Fourier Analyses of Stagger-Period Sequences**

Abstract

Stagger-period sequences are a kind of temporal sequences, but Fourier analysis for a uniform-period sequence is not available to a stagger-period sequence; it means that the analytic conclusions would be misleading. We first define essential concepts related to a stagger-period sequence and a stagger-lag autocorrelation matrix, and propose a Fourier transform pair of a staggerperiod deterministic sequence and its spectrum; we analyze properties related to this transform pair, such as the orthogonality of a complex exponential sequence, spectral periodic extension, Toeplitz of circularly stagger-lag matrix and the staggered Paseval’s theorem, etc.; we verify inverses of each other of this pair, and derives a convergence condition of the transform.
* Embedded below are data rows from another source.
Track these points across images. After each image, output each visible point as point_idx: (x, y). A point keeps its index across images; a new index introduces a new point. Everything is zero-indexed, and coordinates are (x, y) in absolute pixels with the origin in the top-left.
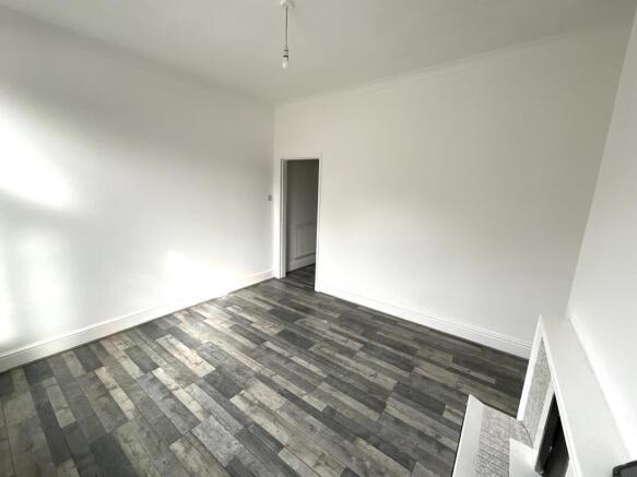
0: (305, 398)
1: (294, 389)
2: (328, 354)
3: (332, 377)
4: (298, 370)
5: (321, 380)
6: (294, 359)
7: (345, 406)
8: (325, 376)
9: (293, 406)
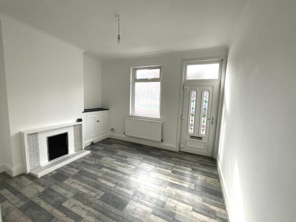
0: (109, 170)
1: (113, 173)
2: (93, 191)
3: (95, 179)
4: (111, 180)
5: (101, 177)
6: (114, 185)
7: (94, 170)
8: (99, 179)
9: (113, 168)
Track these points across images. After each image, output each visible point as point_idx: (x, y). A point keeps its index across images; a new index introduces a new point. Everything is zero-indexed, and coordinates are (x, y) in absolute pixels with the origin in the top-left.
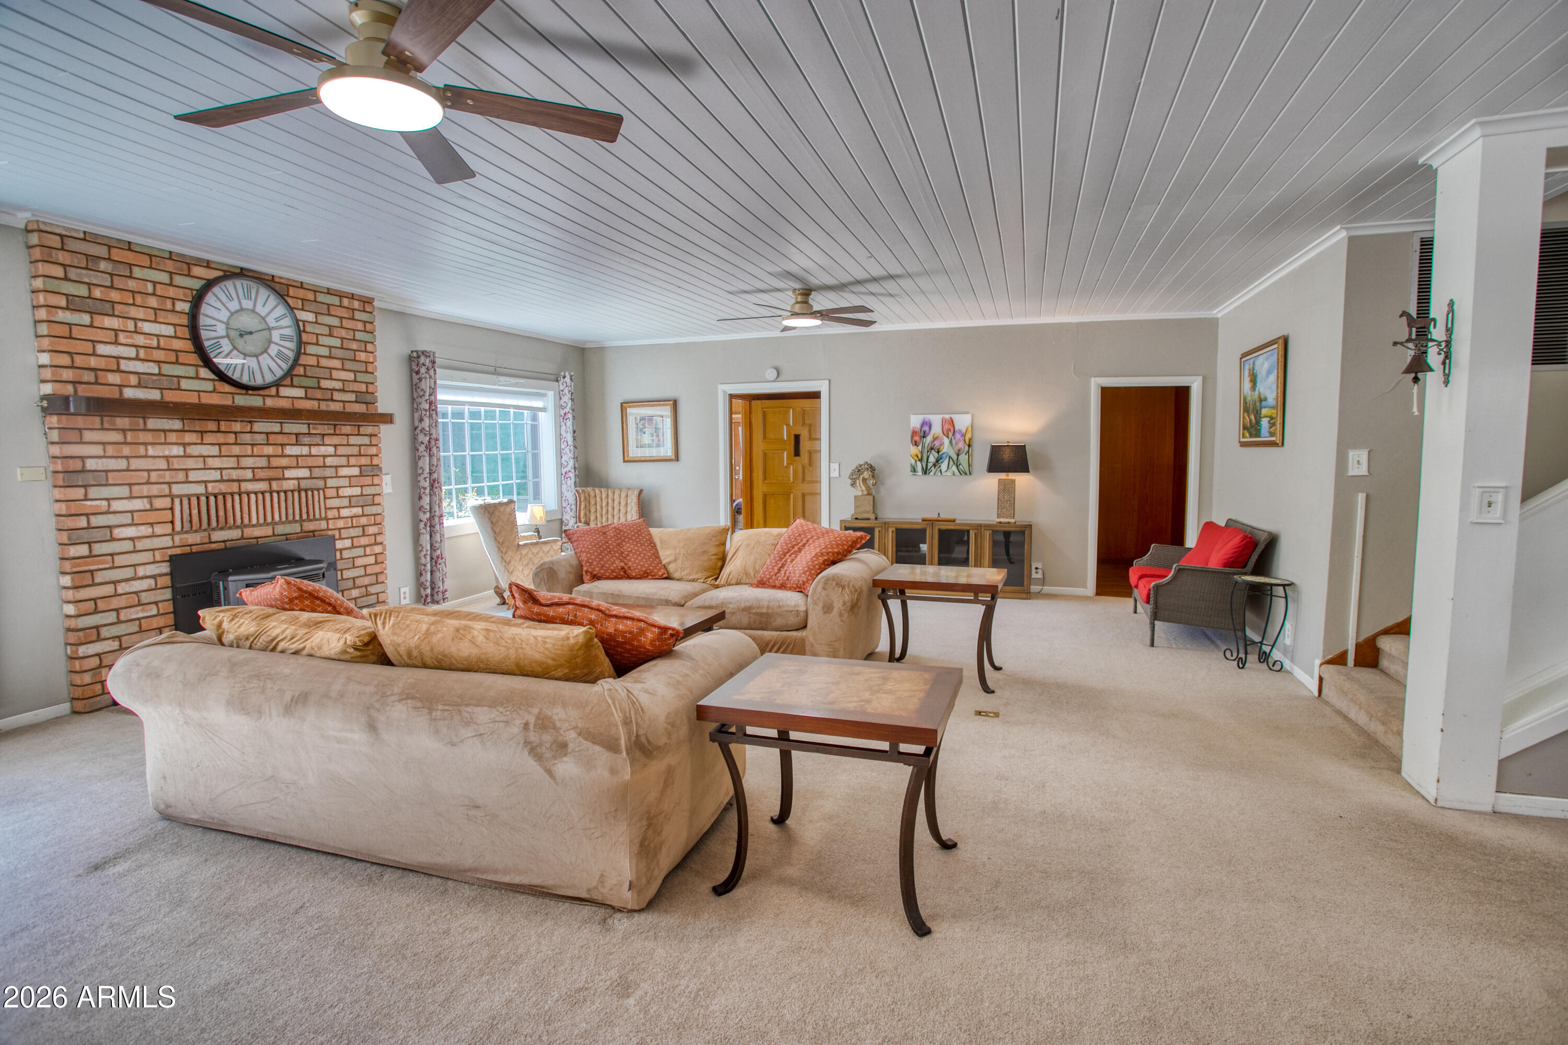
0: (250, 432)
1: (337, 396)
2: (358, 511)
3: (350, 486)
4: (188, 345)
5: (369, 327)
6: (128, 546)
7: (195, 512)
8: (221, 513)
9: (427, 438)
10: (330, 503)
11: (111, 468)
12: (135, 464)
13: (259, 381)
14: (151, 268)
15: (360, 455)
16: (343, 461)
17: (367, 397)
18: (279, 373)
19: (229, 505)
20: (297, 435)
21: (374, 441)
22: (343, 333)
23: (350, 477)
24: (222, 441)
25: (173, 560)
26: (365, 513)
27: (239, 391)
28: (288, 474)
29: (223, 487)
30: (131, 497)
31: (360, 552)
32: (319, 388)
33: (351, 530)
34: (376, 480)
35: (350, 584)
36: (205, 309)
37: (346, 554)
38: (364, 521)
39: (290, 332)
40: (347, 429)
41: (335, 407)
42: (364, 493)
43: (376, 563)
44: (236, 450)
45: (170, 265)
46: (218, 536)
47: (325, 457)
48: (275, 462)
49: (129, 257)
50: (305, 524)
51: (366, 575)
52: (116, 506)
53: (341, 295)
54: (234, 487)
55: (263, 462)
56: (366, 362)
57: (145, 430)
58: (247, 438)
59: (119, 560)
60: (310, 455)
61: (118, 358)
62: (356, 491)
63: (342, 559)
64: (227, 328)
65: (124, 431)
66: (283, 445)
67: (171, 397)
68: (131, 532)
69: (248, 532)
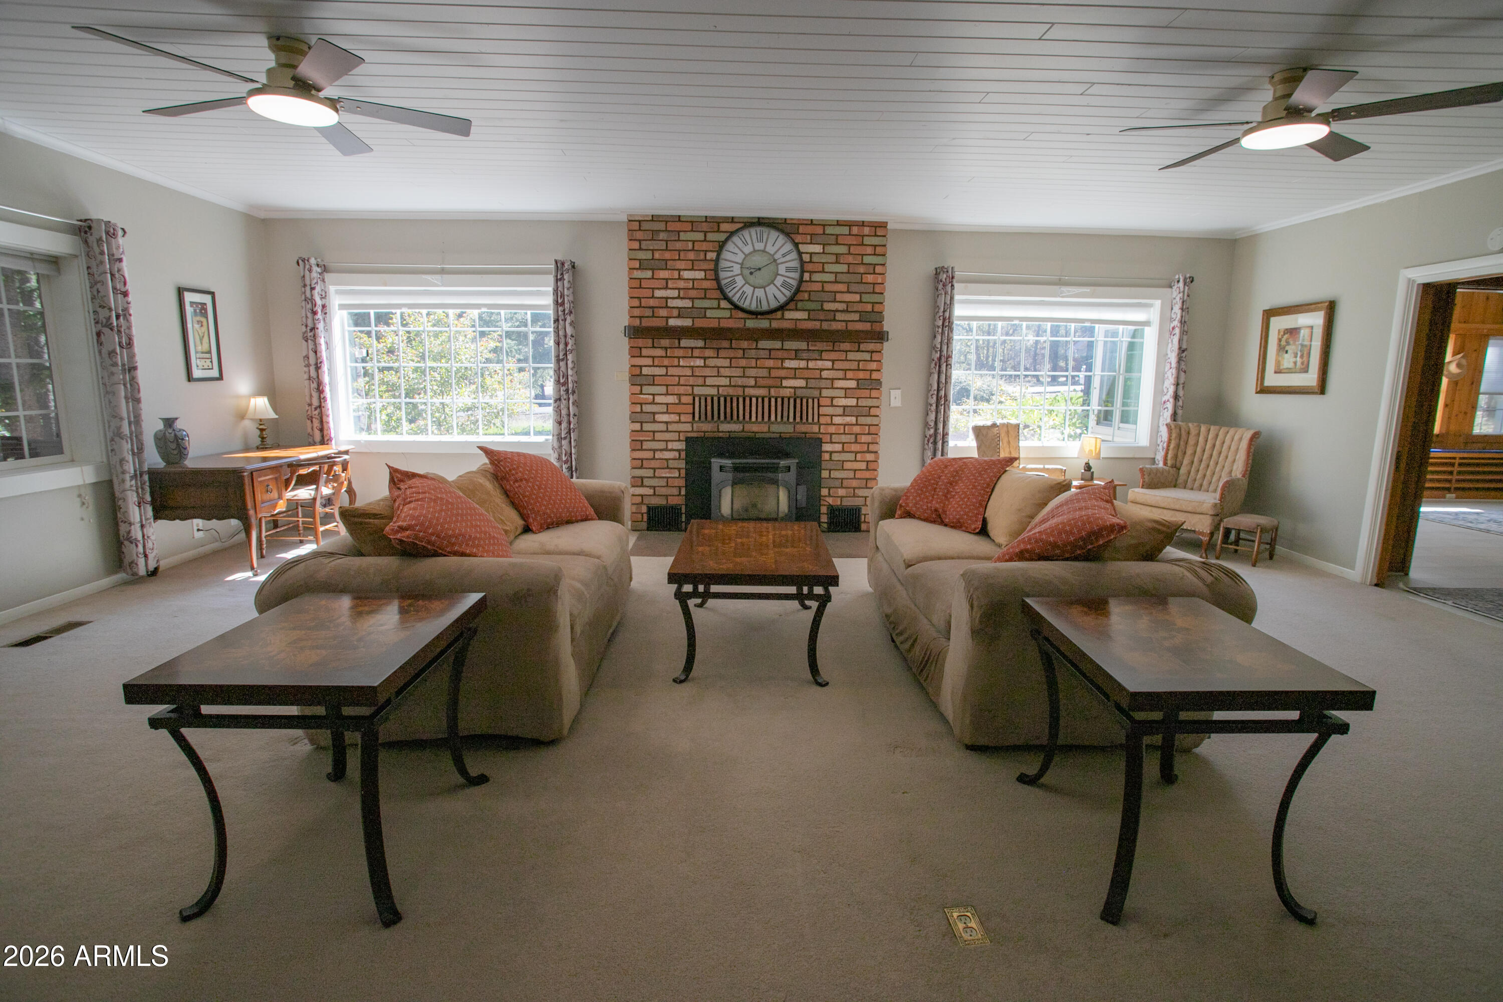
0: (757, 349)
1: (839, 316)
2: (853, 420)
3: (846, 397)
4: (713, 284)
5: (879, 250)
6: (663, 427)
7: (709, 408)
8: (728, 410)
9: (938, 355)
10: (823, 410)
11: (656, 374)
12: (671, 371)
13: (765, 307)
14: (692, 231)
15: (859, 370)
16: (840, 374)
17: (874, 316)
18: (783, 300)
19: (735, 405)
20: (796, 351)
21: (876, 357)
22: (850, 259)
23: (846, 389)
24: (732, 356)
25: (688, 440)
26: (859, 422)
27: (750, 316)
28: (785, 383)
29: (731, 391)
30: (667, 394)
31: (851, 456)
32: (822, 310)
33: (843, 436)
34: (874, 393)
35: (838, 483)
36: (725, 255)
37: (835, 457)
38: (857, 429)
39: (796, 264)
40: (846, 346)
41: (835, 326)
42: (860, 404)
43: (867, 469)
44: (743, 362)
45: (705, 227)
46: (725, 427)
47: (822, 370)
48: (774, 373)
49: (678, 226)
50: (798, 426)
51: (855, 478)
52: (658, 399)
53: (850, 224)
54: (740, 392)
55: (764, 373)
56: (874, 284)
57: (679, 347)
58: (753, 353)
59: (658, 436)
60: (807, 368)
61: (667, 298)
62: (853, 402)
63: (831, 459)
64: (741, 268)
65: (666, 348)
66: (783, 360)
67: (700, 323)
68: (665, 418)
69: (748, 427)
Then, another Fourier transform pair of a stagger-lag autocorrelation matrix and its power spectrum density, properties related to this pair, inverses of each other of this pair and a convergence condition of the transform, in this paper, are also studied. During analyzing, the similarities and differences between the uniform-period and stagger-period counterparts are discussed. Two applications of these Fourier analyses, search of optimal stagger periods and spectrum estimation of stagger-period sequences, are also described in details. In the end, the advantages and methodology of this study are summarized.